Being is an exploration of both our existence and our resistance as lesbians/women loving women, as black women living our intersecting identities in a country that claims equality for all within the LGBTI community, and beyond.

The work is aimed at erasing the very stigmatisation of our sexualities as 'unAfrican', even as our very existence disrupts dominant (hetero)sexualities, patriarchies and oppressions that were not of our own making. Since slavery and colonialism, images of us African women have been used to reproduce heterosexuality and white patriarchy, and these systems of power have so organised our everyday lives that it is difficult to visualise ourselves as we actually are in our respective communities. Moreover, the images we see rely on binaries that were long prescribed for us (hetero/homo, male/female, African/unAfrican). From birth on, we are taught to internalise their existences, sometimes forgetting that if bodies are connected, connecting, the sensuousness goes beyond simplistic understandings of gender and sexuality.

Despite the fact that, in contrast to most other African states, our South African Bill of Rights guarantees us legal protections against homophobia, there are still no loving, intimate photographs of black lesbians. As a visual artist, one is always confronted with the politics of representation. I have the choice to portray my community in a manner that will turn us once again into a commodity to be consumed by the outside world, or to create a body of meaning that is welcomed by us as a community of queer black women. I choose the latter path, because it is through capturing the visual pleasures and erotica of my community that our being comes into focus, into community and national consciousness. And it is through seeing ourselves as we find love, laughter, joy that we can sustain our strength and regain our sanity as we move into a future that is sadly still filled with the threat of insecurities - HIV/AIDS, hate crimes, violence against women, poverty, unemployment.
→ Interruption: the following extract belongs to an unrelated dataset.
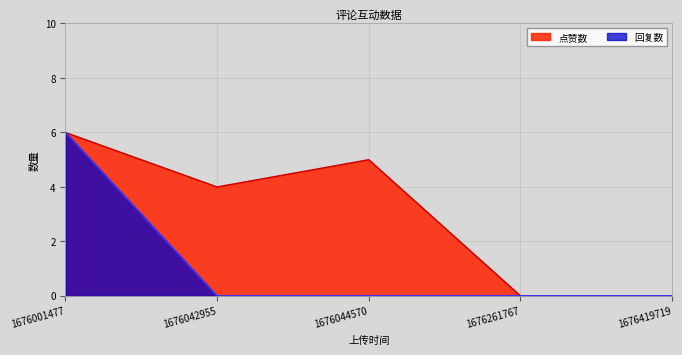

The 点赞数 series shows 0 at 1676261767. True or false?

True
In the past year, I have lost two of my friends to AIDS-related illnesses (one in April 2006 and the other in March 2007). Both of these women made herstory within the lesbian community, but because of resource politics, their stories are not publicly celebrated. Consequently, an aspect of these images is to create awareness around how we as lesbians need to take precautions when we engage sexually with other women. Researchers routinely perpetuate the wrong notion that we are less at risk for infection and transmission because we do not sleep with men. But the reality is that our fellow sistahs are raped and killed in this country every day. I wanted to capture photographs of 'my people' before we are no more.